Related Work & Insights¶
- vs SeqComm (Ding 2023): Both use sequential communication, but SeqComm sorts by intention value ("who most wants to act"), while this work uses prosocial guidance potential ("who can help teammates most") and optimizes message content end-to-end, extending local greediness to team optimality.
- vs MAIC (Yuan 2022): MAIC treats messages as Q-value incentives; this work adopts this idea for \(\mathcal{L}_{\text{aware}}\), but further binds incentives to decision-focused bilevel optimization.
- vs OMD (Nikishin 2022): OMD addresses objective mismatch in single-agent model-based RL; this work extends to multi-agent, endogenous uncertainty, and communication, with QMIX decomposition for scalability.

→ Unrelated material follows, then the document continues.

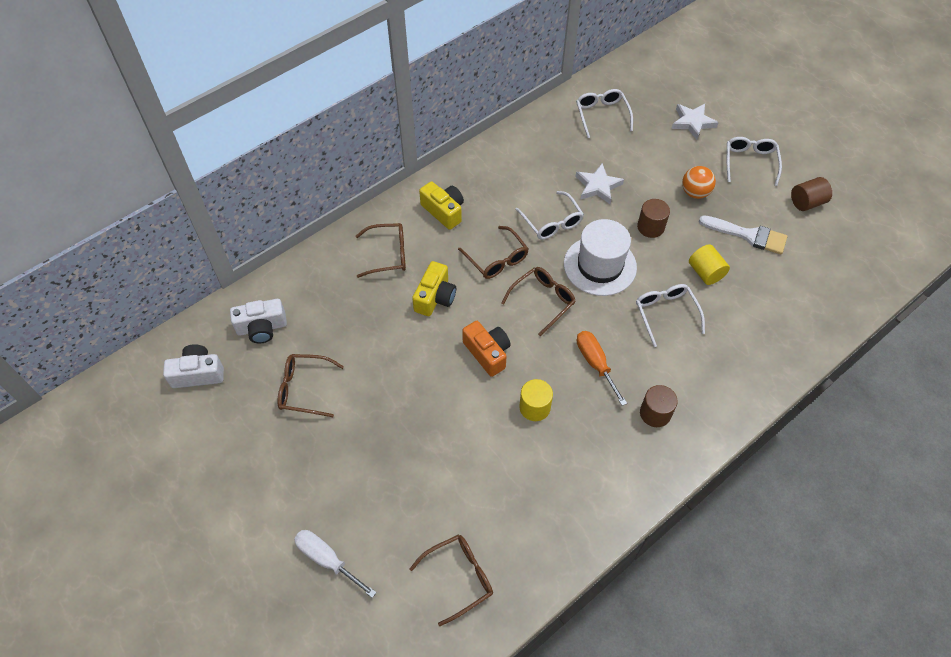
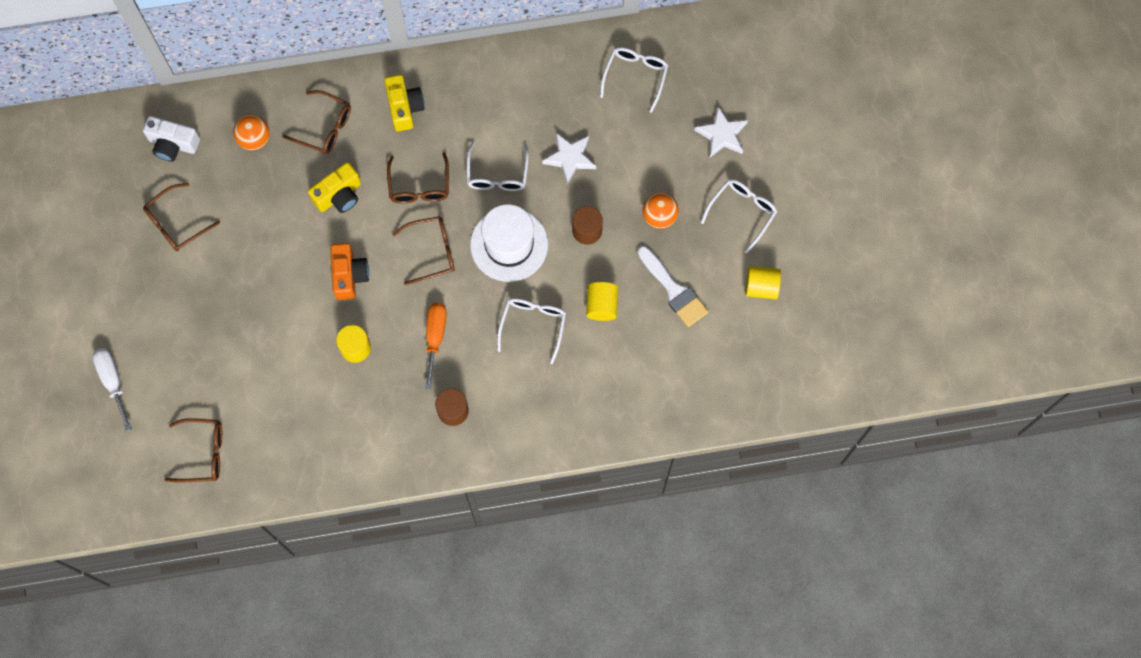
camera: 30 degrees right, 15 degrees up
white camera [163,344,224,388] -> none
brown glasses [277,354,344,417] -> brown glasses turned 75 degrees counterclockwise [143,183,220,251]
brown cylinder [791,177,832,211] -> yellow cylinder [745,266,781,299]
none -> orange ball [233,114,270,150]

- vs DFL (Donti 2017 / Elmachtoub-Grigas): Classic DFL assumes predictions do not affect downstream optimization ground truth; this is the first work to explicitly handle endogenous uncertainty (messages alter other agents’ action distributions) in DFL.
Rating¶
- Novelty: ⭐⭐⭐⭐⭐ First to extend DFL to multi-agent + endogenous uncertainty + communication, elegantly unifying three domains.
- Experimental Thoroughness: ⭐⭐⭐⭐ SMAC + custom hospital environment cover both symmetric and asymmetric information, but lack large-scale swarm and real industrial scenarios.
- Writing Quality: ⭐⭐⭐⭐⭐ Clear progression from concept → theory → algorithm → experiment, with theorems and engineering losses tightly matched.
- Value: ⭐⭐⭐⭐ Inspiring for communication learning, model-based MARL, and DFL communities, but implicit differentiation is a high barrier and engineering reproduction requires many tricks.